In this movie, I'll show you how to add a few facial features to our 2D character using a combination of dynamic effects inside Adobe Illustrator. Specifically, we'll create the Walrus's face, as well as his eyes and the whiskers. I'll go ahead and switch over to the illustration we created in the previous movie. And I'll turn on the predrawn layer. And notice that we've got a couple of circles here that are ready and waiting for us, and we're going to turn these circles into the eyes. So go ahead and select both of the circle shapes using the Black Arrow tool, and then drag the little beige square to the right of the predrawn layer down to the head layer in order to move the circles into place.
Now turn off the predrawn layer to deselect it, and I'm going to press Ctrl+Plus or Command+Plus on the Mac a couple of times in order to zoom in to the illustration. Now, I am going to click off the shapes to deselect them, and I'll click on the left eye to select it independently. And then, I'll go up to the Window menu and choose the Appearance command in order to switch over to the Appearance panel. Notice that the path currently includes a 2. 5 point black stroke along with a white fill. I am going to click on a fill to make it active, and I'm going to reduce its size to make it a highlight by going up to the Effect menu, choosing Distort & Transform, and then choosing the Transform command.
Now, I'll change both the Horizontal and Vertical Scale values to 33%. And I'll select this top point in this little reference point matrix its located on the right-side of the dialog box in Illustrator CS5 and earlier, and I'll turn on the Preview checkbox, so we can see that highlight right there. You need to nudge it to left and down a little bit, so I'll change the Horizontal Move value to -2 and I'll change the Vertical Move Value to 2. Then click OK in order to accept that effect. Now, I am going to add a new fill by clicking on the Add New Fill icon in the bottom-left corner of the Appearance panel, and I'll move this new fill down to the bottom of the stack.
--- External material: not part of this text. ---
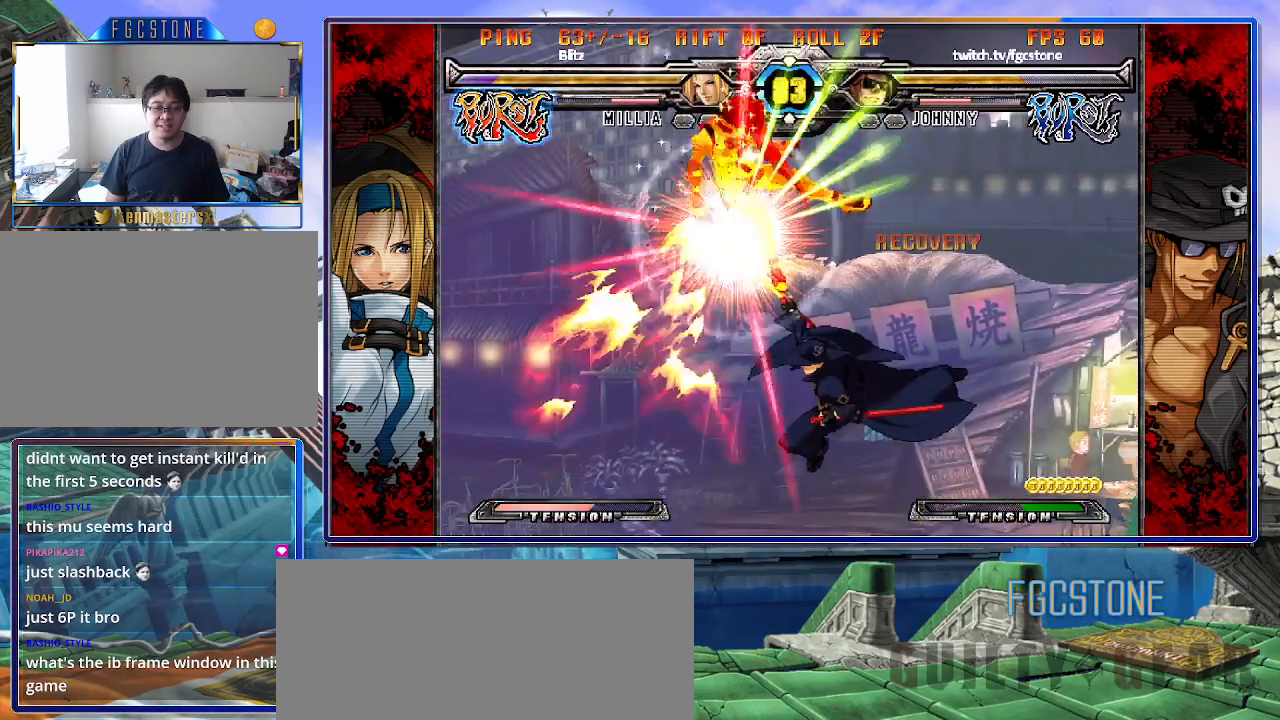
{"buttons": [], "left_stick": "center", "events": []}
So you should see that the new fill if you twirl it open, does not contain a transform effect, and the old white fill does. Now click on this new bottommost fill, and change its color from white to this swatch right here in which Red, Green, and Blue values are all set to 77, and we end up filling in the eye like so. We need to add a pupil, so I'll click on the top fill to make it active, the white one, and then, I'll click on the little Page icon at the bottom of the Appearance panel in order to create a copy of it.
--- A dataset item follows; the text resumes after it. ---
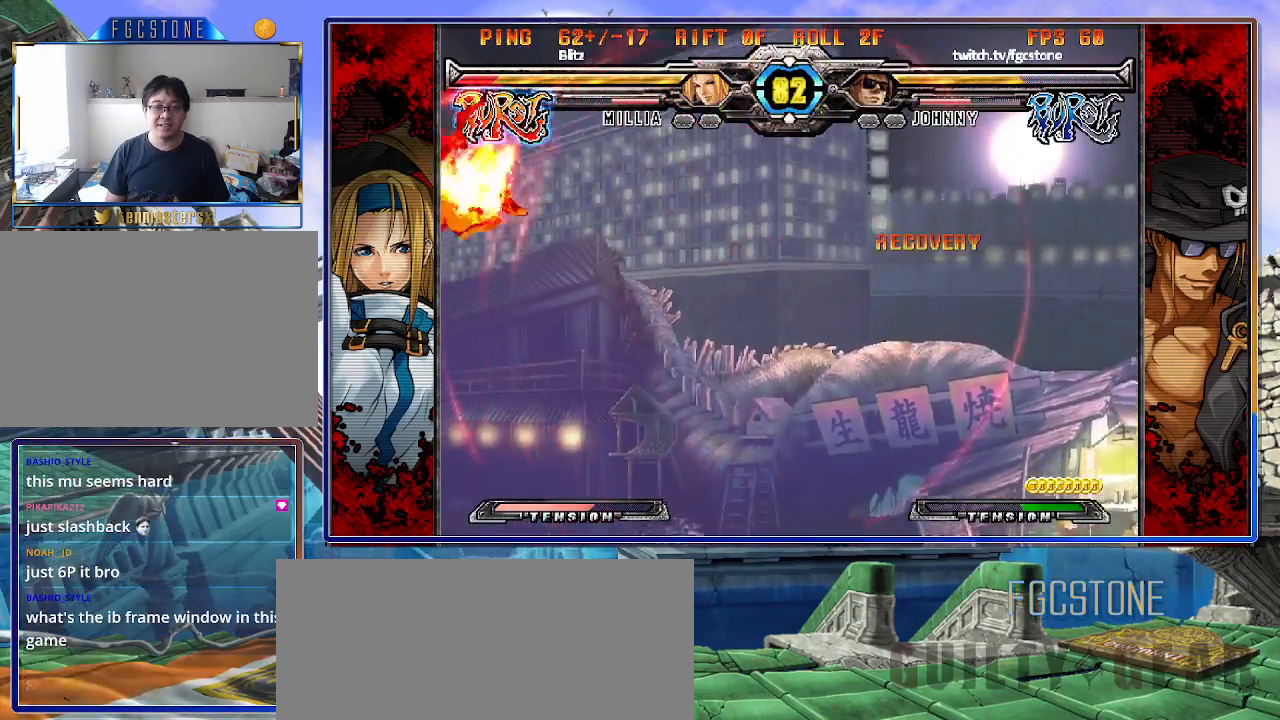
{"buttons": [], "left_stick": "right", "events": [[233, "left_stick", "right"]]}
I'll twirl close the copy, and I'll go ahead and select the original here and change its color to black. And then, I'll click on the word Transform. I am going to change both the Horizontal and Vertical Move values to 0, turn on the Preview checkbox, notice the top point and the reference point matrix is selected, and I'll change both the Horizontal and Vertical values to 80 % a piece in order to create this effect here. Now click OK. Now we want to add some brown wrinkles to the eye.
I'll go ahead and click on the Add New Stroke icon in the bottom-left corner of the Appearance panel, and I'll drag that new stroke to the bottom of the stack, and I'll change its color from black to this dark brown that's included in the necro colors group. And if you want to see the settings, it's Red 96, Green 56, and Blue 19. So I'll go ahead and select that color to apply it. Now, we're not seeing any change because the new stroke is in back the black one. But, we're going to increase its size by returning to the Effect menu and choosing the second Transform command which will bring us back to the dialog box.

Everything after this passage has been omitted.